Prince Andrew was watching these men abashed by the Emperor's presence, and the women who were breathlessly longing to be asked to dance.

Pierre came up to him and caught him by the arm.

"You always dance. I have a protegee, the young Rostova, here. Ask her," he said.

"Where is she?" asked Bolkonski. "Excuse me!" he added, turning to the baron, "we will finish this conversation elsewhere- at a ball one must dance." He stepped forward in the direction Pierre indicated. The despairing, dejected expression of Natasha's face caught his eye. He recognized her, guessed her feelings, saw that it was her debut, remembered her conversation at the window, and with an expression of pleasure on his face approached Countess Rostova.

"Allow me to introduce you to my daughter," said the countess, with heightened color.

"I have the pleasure of being already acquainted, if the countess remembers me," said Prince Andrew with a low and courteous bow quite belying Peronskaya's remarks about his rudeness, and approaching Natasha he held out his arm to grasp her waist before he had completed his invitation.
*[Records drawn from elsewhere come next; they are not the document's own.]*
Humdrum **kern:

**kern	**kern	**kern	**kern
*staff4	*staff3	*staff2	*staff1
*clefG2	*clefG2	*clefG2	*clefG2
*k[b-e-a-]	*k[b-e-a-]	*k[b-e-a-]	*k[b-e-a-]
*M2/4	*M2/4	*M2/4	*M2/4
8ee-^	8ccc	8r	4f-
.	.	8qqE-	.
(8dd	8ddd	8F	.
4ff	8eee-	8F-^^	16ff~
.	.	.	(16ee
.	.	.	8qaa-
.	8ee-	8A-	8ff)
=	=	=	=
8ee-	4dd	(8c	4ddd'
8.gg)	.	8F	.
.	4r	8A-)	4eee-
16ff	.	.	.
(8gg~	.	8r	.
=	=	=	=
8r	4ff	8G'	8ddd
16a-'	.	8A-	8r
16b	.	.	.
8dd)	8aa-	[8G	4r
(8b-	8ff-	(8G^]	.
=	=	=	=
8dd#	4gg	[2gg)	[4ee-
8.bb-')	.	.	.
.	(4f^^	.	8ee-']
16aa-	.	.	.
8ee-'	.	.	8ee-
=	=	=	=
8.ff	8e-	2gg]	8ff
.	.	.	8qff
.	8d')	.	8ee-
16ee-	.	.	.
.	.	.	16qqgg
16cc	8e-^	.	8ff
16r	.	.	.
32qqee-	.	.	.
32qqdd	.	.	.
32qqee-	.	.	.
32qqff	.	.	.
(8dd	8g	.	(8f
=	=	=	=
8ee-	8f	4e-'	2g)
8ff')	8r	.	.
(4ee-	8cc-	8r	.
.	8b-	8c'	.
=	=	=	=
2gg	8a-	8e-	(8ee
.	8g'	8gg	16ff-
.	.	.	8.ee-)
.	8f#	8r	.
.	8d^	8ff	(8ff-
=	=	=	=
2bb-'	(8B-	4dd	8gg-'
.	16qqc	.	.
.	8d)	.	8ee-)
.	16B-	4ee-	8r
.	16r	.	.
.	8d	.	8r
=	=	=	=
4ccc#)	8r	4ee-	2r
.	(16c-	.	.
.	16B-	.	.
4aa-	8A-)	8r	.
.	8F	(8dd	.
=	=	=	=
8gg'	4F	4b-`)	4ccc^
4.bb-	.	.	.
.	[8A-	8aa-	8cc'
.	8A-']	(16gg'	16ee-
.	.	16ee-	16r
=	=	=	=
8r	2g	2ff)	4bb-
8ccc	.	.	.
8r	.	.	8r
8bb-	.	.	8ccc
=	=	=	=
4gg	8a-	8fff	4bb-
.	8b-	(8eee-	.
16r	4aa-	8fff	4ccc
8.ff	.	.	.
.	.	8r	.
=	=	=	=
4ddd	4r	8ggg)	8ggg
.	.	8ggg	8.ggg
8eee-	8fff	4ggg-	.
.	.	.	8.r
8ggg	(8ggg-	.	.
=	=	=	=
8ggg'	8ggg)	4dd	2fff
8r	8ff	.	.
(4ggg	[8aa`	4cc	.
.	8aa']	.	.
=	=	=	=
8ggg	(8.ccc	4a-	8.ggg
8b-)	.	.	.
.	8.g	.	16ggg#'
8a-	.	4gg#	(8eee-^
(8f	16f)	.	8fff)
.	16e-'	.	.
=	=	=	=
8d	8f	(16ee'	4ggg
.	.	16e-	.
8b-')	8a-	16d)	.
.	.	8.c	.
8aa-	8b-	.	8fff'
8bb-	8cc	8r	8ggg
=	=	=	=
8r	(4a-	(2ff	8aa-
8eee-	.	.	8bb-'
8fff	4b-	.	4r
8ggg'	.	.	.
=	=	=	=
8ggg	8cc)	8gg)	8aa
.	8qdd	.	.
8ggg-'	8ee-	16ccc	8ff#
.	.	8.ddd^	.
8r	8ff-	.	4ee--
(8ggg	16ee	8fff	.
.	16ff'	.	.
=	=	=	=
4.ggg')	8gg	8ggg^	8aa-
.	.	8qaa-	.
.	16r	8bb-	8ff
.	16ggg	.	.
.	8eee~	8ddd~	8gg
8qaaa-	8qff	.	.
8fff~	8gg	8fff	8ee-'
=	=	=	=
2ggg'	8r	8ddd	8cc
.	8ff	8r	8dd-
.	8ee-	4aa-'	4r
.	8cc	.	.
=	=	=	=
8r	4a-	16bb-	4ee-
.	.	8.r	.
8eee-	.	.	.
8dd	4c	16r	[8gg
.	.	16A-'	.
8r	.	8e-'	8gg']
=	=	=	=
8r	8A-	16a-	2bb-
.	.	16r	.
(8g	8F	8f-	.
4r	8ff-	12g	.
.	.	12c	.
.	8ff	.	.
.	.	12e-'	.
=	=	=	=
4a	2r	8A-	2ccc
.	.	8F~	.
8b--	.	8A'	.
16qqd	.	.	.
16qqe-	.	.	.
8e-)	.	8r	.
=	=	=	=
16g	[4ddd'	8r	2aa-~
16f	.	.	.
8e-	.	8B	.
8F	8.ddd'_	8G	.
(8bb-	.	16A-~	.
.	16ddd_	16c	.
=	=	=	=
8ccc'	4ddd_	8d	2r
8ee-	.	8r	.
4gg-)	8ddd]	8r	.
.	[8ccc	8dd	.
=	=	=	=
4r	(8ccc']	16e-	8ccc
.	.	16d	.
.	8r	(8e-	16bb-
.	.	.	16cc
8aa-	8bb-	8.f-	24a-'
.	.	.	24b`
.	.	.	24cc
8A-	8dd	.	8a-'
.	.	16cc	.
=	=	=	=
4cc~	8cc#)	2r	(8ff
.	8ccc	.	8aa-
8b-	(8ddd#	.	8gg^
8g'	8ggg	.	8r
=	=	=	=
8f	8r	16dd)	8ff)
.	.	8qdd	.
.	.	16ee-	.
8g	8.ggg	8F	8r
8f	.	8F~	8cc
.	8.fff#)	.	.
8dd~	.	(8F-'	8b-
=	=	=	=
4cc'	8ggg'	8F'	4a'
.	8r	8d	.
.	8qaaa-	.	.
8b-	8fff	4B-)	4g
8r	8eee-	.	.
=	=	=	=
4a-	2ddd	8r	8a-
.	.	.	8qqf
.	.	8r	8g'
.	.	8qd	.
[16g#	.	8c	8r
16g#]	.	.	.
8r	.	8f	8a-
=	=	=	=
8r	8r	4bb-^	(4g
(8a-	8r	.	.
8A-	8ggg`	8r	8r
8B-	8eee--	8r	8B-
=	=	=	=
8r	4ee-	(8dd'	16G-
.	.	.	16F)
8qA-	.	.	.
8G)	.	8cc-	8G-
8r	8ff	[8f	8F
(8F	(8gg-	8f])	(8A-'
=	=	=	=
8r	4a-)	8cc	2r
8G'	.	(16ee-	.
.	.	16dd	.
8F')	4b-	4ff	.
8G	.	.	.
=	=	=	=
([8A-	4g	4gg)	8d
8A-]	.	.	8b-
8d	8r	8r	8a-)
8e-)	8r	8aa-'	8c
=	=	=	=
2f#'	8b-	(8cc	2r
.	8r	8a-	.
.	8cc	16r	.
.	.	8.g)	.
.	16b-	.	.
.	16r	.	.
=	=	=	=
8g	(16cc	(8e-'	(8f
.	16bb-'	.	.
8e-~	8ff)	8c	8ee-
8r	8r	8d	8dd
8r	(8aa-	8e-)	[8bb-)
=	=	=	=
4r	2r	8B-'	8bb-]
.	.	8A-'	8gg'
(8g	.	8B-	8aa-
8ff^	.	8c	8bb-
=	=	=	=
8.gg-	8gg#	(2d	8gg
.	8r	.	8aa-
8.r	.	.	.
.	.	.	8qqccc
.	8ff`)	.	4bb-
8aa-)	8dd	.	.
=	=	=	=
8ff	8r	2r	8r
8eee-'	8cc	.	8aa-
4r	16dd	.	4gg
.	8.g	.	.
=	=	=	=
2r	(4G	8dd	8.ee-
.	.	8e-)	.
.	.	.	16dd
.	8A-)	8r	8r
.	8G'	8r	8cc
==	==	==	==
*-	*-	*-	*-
He asked her to waltz. That tremulous expression on Natasha's face, prepared either for despair or rapture, suddenly brightened into a happy, grateful, childlike smile.

"I have long been waiting for you," that frightened happy little girl seemed to say by the smile that replaced the threatened tears, as she raised her hand to Prince Andrew's shoulder. They were the second couple to enter the circle. Prince Andrew was one of the best dancers of his day and Natasha danced exquisitely. Her little feet in their white satin dancing shoes did their work swiftly, lightly, and independently of herself, while her face beamed with ecstatic happiness. Her slender bare arms and neck were not beautiful- compared to Helene's her shoulders looked thin and her bosom undeveloped. But Helene seemed, as it were, hardened by a varnish left by the thousands of looks that had scanned her person, while Natasha was like a girl exposed for the first time, who would have felt very much ashamed had she not been assured that this was absolutely necessary.

Prince Andrew liked dancing, and wishing to escape as quickly as possible from the political and clever talk which everyone addressed to him, wishing also to break up the circle of restraint he disliked, caused by the Emperor's presence, he danced, and had chosen Natasha because Pierre pointed her out to him and because she was the first pretty girl who caught his eye; but scarcely had he embraced that slender supple figure and felt her stirring so close to him and smiling so near him than the wine of her charm rose to his head, and he felt himself revived and rejuvenated when after leaving her he stood breathing deeply and watching the other dancers.